### ACTIVITY
Reproduce word for word, from the entries below, the line with "81: (1177, 508)", the line with "117: (1177, 386)", and every line between them, and nothing more.

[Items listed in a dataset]
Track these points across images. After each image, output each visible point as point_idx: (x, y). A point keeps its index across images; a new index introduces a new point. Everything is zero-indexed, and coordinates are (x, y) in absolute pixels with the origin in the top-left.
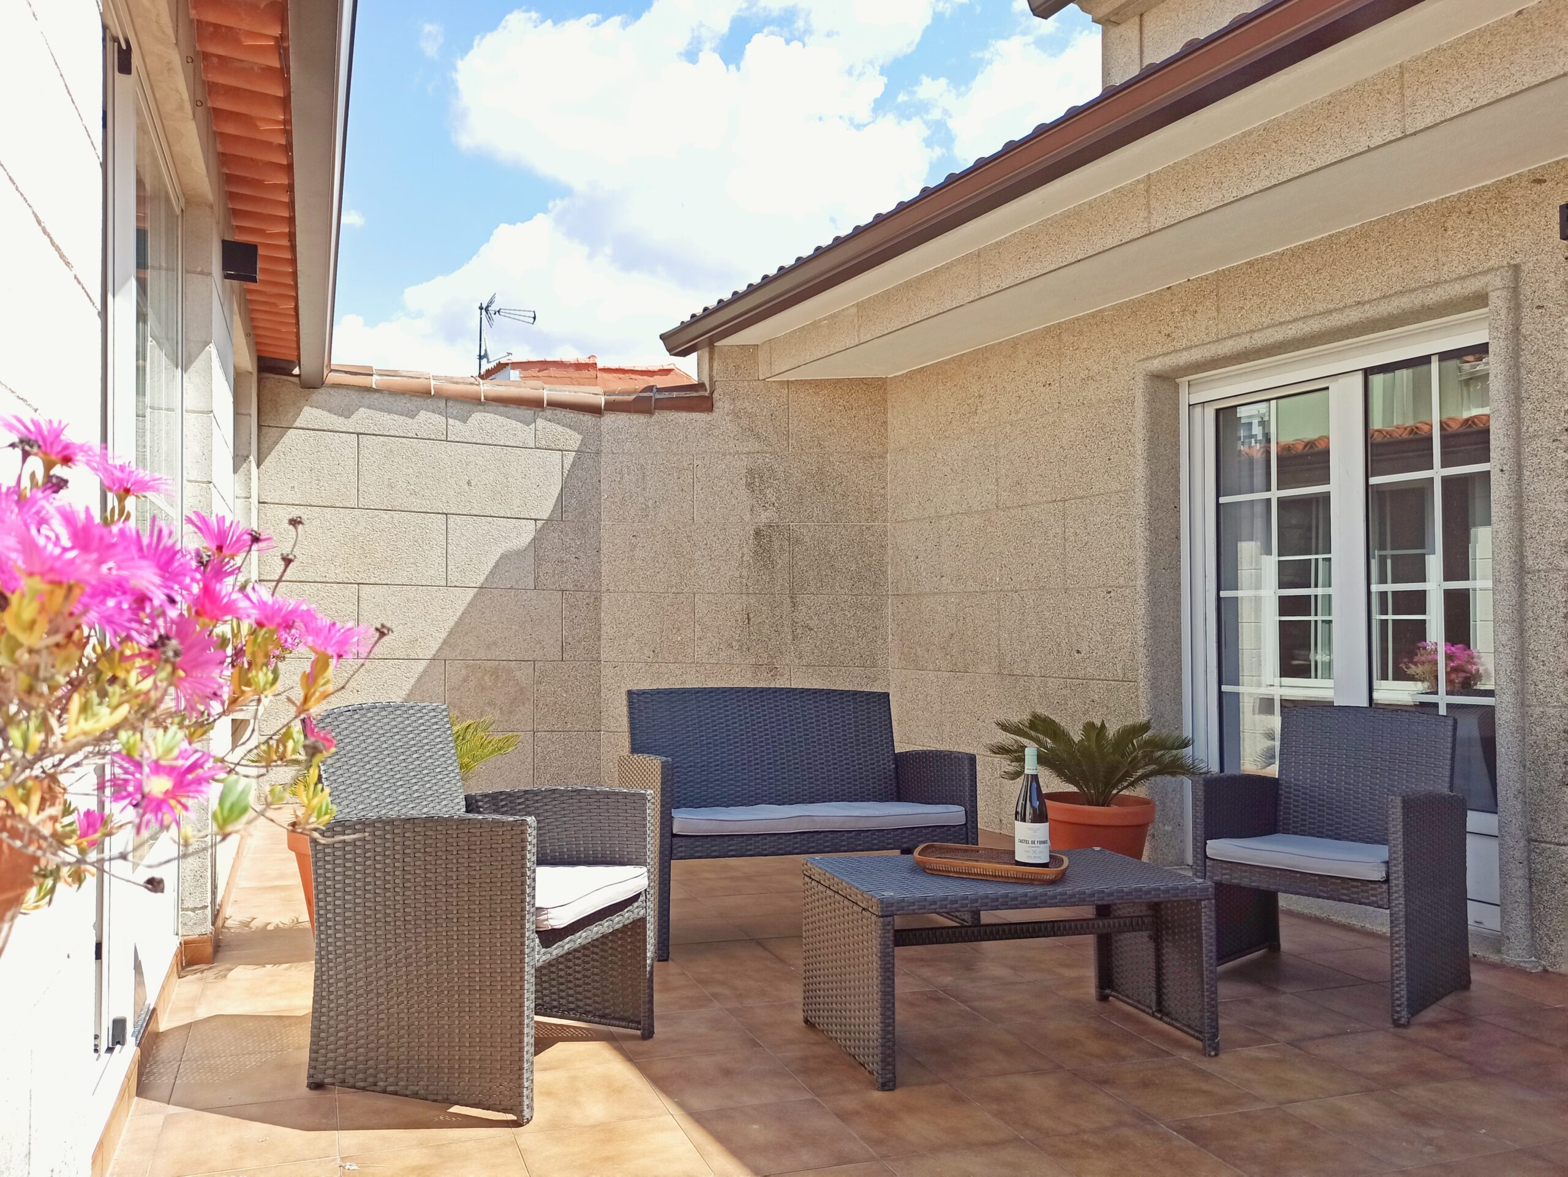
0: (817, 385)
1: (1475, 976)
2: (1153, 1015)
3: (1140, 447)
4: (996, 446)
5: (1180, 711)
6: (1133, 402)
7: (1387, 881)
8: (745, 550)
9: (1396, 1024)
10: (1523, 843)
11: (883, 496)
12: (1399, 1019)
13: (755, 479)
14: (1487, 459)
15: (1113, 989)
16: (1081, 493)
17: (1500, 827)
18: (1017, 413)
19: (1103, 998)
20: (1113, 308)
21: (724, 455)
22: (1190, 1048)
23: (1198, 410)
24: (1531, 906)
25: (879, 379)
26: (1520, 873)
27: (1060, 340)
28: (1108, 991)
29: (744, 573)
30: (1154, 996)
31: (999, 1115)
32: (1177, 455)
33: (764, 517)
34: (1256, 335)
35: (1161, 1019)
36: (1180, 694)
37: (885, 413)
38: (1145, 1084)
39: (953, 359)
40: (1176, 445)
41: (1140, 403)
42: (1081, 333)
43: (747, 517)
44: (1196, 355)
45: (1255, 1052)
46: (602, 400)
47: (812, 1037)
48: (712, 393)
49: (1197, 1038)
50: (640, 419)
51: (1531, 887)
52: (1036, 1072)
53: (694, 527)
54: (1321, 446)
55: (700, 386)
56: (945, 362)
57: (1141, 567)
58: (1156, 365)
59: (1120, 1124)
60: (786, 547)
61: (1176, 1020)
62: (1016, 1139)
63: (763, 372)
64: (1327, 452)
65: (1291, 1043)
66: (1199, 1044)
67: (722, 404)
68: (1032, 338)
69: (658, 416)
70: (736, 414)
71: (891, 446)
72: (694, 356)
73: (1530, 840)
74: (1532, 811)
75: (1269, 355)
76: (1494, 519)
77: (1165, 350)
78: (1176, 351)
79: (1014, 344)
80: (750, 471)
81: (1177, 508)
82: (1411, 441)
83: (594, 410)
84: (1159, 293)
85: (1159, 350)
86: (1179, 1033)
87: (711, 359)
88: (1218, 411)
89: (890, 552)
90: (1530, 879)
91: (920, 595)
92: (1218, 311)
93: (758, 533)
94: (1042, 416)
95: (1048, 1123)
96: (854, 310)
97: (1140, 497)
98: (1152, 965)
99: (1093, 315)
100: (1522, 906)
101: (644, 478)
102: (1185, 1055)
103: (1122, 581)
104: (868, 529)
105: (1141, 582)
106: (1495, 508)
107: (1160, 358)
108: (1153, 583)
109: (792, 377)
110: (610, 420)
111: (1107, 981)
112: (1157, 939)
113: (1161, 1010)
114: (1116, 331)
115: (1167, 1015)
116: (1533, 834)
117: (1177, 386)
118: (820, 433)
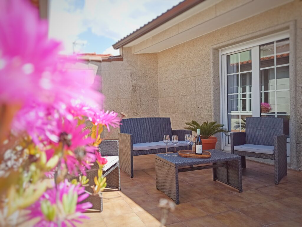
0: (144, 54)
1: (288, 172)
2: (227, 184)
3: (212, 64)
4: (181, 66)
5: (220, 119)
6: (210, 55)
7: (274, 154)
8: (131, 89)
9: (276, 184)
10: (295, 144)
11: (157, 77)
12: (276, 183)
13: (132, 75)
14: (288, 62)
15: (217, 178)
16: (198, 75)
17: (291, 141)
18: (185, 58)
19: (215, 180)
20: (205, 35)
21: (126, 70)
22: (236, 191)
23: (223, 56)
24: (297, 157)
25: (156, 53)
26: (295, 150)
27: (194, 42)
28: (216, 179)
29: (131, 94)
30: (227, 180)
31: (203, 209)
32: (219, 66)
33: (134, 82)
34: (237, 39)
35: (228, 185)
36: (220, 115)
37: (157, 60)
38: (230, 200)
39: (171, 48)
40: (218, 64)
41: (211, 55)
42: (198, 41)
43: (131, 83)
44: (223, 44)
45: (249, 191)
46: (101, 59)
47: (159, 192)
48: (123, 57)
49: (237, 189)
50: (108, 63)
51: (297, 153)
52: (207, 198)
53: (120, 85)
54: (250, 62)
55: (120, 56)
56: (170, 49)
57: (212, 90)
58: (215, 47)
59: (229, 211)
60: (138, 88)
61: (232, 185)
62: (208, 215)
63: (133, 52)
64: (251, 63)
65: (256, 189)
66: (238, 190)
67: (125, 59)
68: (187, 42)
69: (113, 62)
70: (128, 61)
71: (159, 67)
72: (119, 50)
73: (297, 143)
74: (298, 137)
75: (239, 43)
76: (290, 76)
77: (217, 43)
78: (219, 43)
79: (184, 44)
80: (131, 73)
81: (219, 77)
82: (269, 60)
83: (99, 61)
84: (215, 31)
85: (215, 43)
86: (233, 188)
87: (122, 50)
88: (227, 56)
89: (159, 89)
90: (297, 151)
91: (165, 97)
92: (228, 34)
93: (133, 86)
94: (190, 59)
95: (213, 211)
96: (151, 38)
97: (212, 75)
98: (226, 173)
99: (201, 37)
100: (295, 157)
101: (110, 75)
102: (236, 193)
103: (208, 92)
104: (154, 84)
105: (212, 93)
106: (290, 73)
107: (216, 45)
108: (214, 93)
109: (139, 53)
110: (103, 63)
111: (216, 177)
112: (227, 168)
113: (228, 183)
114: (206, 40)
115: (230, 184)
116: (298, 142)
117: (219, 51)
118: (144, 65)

### EXERCISE RESULT
81: (1177, 508)
82: (1411, 441)
83: (594, 410)
84: (1159, 293)
85: (1159, 350)
86: (1179, 1033)
87: (711, 359)
88: (1218, 411)
89: (890, 552)
90: (1530, 879)
91: (920, 595)
92: (1218, 311)
93: (758, 533)
94: (1042, 416)
95: (1048, 1123)
96: (854, 310)
97: (1140, 497)
98: (1152, 965)
99: (1093, 315)
100: (1522, 906)
101: (644, 478)
102: (1185, 1055)
103: (1122, 581)
104: (868, 529)
105: (1141, 582)
106: (1495, 508)
107: (1160, 358)
108: (1153, 583)
109: (792, 377)
110: (610, 420)
111: (1107, 981)
112: (1157, 939)
113: (1161, 1010)
114: (1116, 331)
115: (1167, 1015)
116: (1533, 834)
117: (1177, 386)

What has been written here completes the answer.